Alumni Profile: All in the Family
Category: Alumni
Dan Nagle, B.A. ’11; Susan O’ Neill, B.A. ’91, M.P.A. ’93; Kathleen Skullney, B.A. ’91, J.D. ’93
Blame it on Kathleen Skullney, B.A. ’91, J.D. ’93. She started the University of Baltimore ball rolling for two of her four children, and given the family’s positive reactions to their experiences here, there may very well be another generation enrolled as students in the not-too-distant future.
Originally from Illinois, Skullney moved to Baltimore as a single mother primarily because of an extensive network of aunts, uncles, grandparents and other relatives in the area. After earning her undergraduate degree in jurisprudence in 1991 and her J.D. in 1993, both from UB, she spent a number of years working for nonprofit Maryland Legal Aid before retiring. Today, she is of counsel at Williams & Santoni in Towson, Md.
“My current husband and I met when we were living in the same townhome community and my children used to play with his dog,” Skullney says. “Bill, who had a career as an aerospace engineer, asked me what I wanted to do with my life. I thought about that and said [that] I wanted to finish my college degree.”
Working with a UB admission counselor, Skullney was able to transfer credits she had received from Loyola University Chicago and from the Maryland Institute College of Art, and she began at UB as a junior.
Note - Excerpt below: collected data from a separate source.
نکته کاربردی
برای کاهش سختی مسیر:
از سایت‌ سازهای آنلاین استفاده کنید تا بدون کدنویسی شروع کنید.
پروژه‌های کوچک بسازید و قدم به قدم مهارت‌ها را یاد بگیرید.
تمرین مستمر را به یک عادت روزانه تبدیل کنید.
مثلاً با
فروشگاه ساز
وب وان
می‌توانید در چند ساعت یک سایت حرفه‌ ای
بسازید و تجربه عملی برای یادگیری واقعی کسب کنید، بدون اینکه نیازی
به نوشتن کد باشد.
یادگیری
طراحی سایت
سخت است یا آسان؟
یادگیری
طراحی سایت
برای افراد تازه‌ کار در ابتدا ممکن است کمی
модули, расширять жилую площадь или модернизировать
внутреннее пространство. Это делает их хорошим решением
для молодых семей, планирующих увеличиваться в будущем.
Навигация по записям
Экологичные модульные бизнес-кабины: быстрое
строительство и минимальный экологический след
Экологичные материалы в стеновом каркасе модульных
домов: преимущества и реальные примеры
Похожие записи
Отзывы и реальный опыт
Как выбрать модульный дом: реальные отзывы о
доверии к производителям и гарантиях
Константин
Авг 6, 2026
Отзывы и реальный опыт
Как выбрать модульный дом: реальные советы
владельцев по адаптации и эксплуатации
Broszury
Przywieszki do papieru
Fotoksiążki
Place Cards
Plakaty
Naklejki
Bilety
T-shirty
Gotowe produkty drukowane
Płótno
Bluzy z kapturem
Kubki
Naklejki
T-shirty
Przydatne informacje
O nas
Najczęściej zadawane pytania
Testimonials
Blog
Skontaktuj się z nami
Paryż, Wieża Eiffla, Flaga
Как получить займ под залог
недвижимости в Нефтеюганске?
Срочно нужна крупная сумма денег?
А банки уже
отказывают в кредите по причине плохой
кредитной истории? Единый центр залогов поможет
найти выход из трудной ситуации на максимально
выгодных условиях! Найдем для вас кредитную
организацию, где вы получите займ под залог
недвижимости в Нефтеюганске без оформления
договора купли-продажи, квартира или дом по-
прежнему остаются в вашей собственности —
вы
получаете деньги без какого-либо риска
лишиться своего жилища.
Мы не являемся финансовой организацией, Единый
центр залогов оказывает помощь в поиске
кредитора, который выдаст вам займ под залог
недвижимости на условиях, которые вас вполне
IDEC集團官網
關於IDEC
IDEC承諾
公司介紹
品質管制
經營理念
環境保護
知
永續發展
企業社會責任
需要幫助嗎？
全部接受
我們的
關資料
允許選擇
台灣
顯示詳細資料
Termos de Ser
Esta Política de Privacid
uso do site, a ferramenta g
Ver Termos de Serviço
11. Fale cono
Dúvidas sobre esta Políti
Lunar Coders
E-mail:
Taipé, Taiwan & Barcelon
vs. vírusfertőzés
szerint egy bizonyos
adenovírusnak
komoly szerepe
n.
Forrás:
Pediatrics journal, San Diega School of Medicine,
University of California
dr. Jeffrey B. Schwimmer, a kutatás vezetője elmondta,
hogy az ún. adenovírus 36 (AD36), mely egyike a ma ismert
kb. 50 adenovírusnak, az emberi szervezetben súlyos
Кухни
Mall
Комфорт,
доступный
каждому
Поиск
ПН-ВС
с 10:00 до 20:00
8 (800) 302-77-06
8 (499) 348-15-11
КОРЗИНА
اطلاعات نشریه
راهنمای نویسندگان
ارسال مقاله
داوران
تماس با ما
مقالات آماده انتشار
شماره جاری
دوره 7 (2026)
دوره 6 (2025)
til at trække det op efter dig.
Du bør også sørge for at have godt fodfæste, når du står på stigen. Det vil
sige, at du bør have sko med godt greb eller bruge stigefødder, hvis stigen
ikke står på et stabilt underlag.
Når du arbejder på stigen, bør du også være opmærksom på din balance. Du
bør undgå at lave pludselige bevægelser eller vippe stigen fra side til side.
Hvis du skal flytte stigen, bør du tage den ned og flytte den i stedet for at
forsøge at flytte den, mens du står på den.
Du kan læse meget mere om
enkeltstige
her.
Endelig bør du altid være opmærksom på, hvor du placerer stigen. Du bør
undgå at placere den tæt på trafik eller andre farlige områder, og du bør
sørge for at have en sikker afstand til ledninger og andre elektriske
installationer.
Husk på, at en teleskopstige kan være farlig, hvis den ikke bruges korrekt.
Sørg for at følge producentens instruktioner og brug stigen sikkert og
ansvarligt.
After completing her jurisprudence degree, she marched right on to the UB School of Law.
While Kathleen was in law school, her teenage son, Dan Nagle, B.A. ’11, now the University’s associate director of auxiliary enterprises, grabbed the bus from his high school to UB and waited for his mom to finish classes so they could carpool home to western Baltimore County.
“Although I started at Howard Community College before transferring here, UB had me hooked from the start,” says Nagle, who earned his undergraduate degree at UB in government and public policy. “I used to wait for my mom in Poe’s Publick House (the former cafeteria in the basement of the John and Frances Angelos Law Center) where I would often have a burger and fries. Even though I was a bit younger than most [of the students around], no one seemed to mind, and I just remember feeling comfortable.”
Although her time at UB did not overlap with her brother’s, Susan O’Neill, B.A. ’91, M.P.A. ’93, and her mother were on campus together for a good part of their college education. “I was not happy with the school I was attending, so my mother suggested transferring to UB,” says O’Neill, who is now the economic development manager for the town of Perryville, Md. “I instantly fell in love with the school.”
She cites the faculty’s enthusiasm, attentiveness and knowledge and UB’s manageable campus and small class sizes as motivation. “In spite of everyone being older, I could really understand my fellow students,” says O’Neill, who began at UB when she was 20; at the time, UB’s average student age was higher because it offered upper-level undergraduate and graduate courses only. “Because the classes were held in the evenings and people were working during the day, the students had work experience and they were focused on their education, not on partying.”